Karena tawaran harga yang terlalu murah dan dirinya merasa uang tersebut tidak bisa mencukupi kebutuhannya bersama kedua sahabatnya akhirnya Angeline mengajak Velyn untuk pergi ke konter lainnya. Namun, harga yang ditawarkan tidak ada yang seusai ekpektasinya, bahkan dibawah 5 juta padahal perkiraannya bisa dijual sekitar 10jutaan.
“Kita ke mana lagi, Bos?” tanya Velyn.
“Satu lagi ya, Vel. Gue yakin kalau kita bakalan dapetin harga yang sesuai dan lebih gede lagi.” kata Angeline.
“Iya, Bos.” kata Velyn.
Velyn memang tidak pernah berani membantah ucapan Angeline yang dia anggap sebagai atasannya meski tidak ada kontrak kerja apapun antara keduanya.
“Ini terakhir, Vel.” kata Angeline.
Velyn mengangguk. Kini keduanya langsung masuk dan seperti biasa Angeline meengatakan kalau dirinya ingin menjual ponsel.
“Bang, saya mau jual hape. Kira-kira ini harganya berapa ya?” tanya Angeline.

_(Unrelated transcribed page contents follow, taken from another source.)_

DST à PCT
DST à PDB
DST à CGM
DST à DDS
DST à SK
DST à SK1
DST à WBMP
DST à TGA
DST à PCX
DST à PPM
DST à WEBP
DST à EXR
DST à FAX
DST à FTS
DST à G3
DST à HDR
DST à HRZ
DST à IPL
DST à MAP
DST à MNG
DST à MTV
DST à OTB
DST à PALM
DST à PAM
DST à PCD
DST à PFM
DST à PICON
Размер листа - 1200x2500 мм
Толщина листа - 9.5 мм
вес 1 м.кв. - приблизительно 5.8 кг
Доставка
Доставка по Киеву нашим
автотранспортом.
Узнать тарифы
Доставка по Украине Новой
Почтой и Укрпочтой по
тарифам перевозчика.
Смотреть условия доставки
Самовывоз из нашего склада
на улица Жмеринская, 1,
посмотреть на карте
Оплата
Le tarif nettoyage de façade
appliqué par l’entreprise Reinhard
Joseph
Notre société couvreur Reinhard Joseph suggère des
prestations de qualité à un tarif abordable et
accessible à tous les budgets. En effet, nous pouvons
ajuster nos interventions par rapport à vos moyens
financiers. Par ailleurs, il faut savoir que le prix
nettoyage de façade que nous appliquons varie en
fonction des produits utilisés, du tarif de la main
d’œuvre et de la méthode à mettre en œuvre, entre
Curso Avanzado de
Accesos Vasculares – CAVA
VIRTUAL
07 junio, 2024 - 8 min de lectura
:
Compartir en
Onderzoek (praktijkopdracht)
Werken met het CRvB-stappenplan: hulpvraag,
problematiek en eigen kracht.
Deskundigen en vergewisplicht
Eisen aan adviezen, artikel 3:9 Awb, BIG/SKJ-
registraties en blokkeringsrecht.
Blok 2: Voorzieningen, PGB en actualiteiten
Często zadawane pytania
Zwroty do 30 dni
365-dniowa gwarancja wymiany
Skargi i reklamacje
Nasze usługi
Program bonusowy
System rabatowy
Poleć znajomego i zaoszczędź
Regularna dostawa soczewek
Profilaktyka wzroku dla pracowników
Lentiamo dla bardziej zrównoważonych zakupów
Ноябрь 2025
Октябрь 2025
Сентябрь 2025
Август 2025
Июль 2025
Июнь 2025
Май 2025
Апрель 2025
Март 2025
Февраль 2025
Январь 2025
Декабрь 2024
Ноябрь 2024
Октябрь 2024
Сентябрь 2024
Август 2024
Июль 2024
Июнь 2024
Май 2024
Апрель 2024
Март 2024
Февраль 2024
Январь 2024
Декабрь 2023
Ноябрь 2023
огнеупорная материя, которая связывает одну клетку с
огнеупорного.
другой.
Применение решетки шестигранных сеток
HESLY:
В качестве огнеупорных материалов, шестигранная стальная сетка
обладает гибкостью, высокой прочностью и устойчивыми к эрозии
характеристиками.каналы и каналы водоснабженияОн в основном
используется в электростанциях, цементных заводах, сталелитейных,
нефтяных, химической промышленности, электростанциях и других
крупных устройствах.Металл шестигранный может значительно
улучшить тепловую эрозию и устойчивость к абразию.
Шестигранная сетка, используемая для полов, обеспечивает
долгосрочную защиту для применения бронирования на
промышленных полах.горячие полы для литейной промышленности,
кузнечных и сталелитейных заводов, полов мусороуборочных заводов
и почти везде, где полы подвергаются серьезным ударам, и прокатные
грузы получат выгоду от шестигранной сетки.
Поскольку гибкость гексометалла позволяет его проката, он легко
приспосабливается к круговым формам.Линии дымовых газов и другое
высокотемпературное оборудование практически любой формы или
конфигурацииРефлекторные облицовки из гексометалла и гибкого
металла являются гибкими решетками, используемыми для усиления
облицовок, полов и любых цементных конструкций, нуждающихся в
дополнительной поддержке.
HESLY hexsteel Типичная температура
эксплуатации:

“Coba saya liat.” kata penjaga konter.
Angeline pun menyodorkan ponselnya. Kemudian penjaga konter tersebut langsung mengecek keadaan ponsel untuk dapat menentukan harga yang pas untuk ponsel tersenbut.
“Berapa Bang kira-kira?” tanya Angeline kepada penjaga konter tersebut.
“Ini hape orang tua kamu?” tanya penjaga konter tersebut.
“Bukan, Bang. Itu hape saya.” kata Angeline.
“Kenapa dijual kan masih baru keliatannya.” kata penjaga toko.
“Iya karena butuh uang, Bang.” kata Angeline.
Angeline berkata jujur. Dalam hati dirinya berharap kalau penjaga konter tersebut mau membeli ponselnya dengan harga tinggi kalau dirinya memperlihatkan wajah memelas.
“Oh, gitu.” kata penjaga toko.
“Jadi berapa, Bang?” tanya Angeline yang tidak suka basa-basi.
“1,5juta ya?” tanya penjaga toko.
“Bang tolonglah jangan segitu.” kata Angeline.
Penjaga toko tetap kekeh dengan harga yang ditawarkannya karena dirinya menganggap kalau Angeline pasti akan memberinya dengan harga demikian, Angeline terus memperjuangkan dirinya agar bisa mendapatkan uang yang sedikit besar.
“Nggak bisa, Dik.” kata penjaga toko tetep kekeh.
Angeline berniat untuk menjualnya saja namun dirinya msih tetap ragu sampai seseorang datang dan duduk di samping dirinya. Orang tersebut adalah ibu-ibu yang sedang membeli pulsa listrik. Penjaga tokopun menghampiri ibu tersebut dan mengambil nomor token listrik yang akan di bayar lalu masuk ke dalam.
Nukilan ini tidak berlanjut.